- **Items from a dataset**
========
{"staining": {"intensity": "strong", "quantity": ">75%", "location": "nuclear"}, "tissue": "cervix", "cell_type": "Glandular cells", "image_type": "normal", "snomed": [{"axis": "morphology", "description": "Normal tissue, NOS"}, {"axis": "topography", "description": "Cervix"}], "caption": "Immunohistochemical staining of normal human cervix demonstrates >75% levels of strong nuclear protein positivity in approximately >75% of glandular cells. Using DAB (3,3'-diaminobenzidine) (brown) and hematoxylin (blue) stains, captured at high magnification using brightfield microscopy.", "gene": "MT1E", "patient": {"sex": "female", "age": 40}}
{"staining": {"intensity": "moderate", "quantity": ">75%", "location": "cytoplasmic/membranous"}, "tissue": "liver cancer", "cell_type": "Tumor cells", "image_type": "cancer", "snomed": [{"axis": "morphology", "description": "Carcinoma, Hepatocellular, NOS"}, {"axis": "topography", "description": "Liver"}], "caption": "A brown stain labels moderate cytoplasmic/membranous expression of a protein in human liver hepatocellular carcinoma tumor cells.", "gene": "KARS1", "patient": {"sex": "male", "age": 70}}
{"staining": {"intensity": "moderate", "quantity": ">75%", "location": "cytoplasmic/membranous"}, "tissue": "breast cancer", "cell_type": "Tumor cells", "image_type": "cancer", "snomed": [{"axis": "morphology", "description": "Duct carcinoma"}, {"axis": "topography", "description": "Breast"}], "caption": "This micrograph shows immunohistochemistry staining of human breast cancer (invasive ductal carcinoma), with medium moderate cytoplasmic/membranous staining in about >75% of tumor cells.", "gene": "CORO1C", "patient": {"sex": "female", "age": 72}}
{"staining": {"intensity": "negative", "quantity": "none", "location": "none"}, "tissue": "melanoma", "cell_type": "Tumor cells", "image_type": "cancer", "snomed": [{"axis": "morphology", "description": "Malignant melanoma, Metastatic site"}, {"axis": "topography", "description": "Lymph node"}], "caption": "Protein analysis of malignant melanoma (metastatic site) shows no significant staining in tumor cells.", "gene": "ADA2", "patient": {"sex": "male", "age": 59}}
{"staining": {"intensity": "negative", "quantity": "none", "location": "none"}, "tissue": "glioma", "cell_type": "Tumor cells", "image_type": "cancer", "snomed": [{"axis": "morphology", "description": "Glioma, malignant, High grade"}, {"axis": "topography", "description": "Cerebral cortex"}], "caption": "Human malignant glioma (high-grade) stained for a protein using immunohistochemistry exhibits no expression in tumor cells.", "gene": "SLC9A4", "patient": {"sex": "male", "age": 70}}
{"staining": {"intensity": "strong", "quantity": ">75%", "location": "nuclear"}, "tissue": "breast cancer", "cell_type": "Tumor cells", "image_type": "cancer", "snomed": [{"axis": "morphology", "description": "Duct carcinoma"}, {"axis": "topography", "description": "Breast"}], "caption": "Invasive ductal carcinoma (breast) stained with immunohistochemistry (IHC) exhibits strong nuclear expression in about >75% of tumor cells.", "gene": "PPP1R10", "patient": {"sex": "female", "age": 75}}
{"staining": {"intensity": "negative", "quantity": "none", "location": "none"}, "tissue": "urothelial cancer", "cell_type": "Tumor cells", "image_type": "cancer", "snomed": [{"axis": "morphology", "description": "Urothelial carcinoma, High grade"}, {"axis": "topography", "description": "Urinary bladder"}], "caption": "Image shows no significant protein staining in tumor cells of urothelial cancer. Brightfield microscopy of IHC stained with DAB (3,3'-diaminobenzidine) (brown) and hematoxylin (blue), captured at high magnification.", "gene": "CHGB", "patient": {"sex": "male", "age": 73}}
========
- **WHAT THE TASK REQUIRES**
Answer with a single number, the count of lines above that contain "ductal".

- **TASK RESPONSE**
2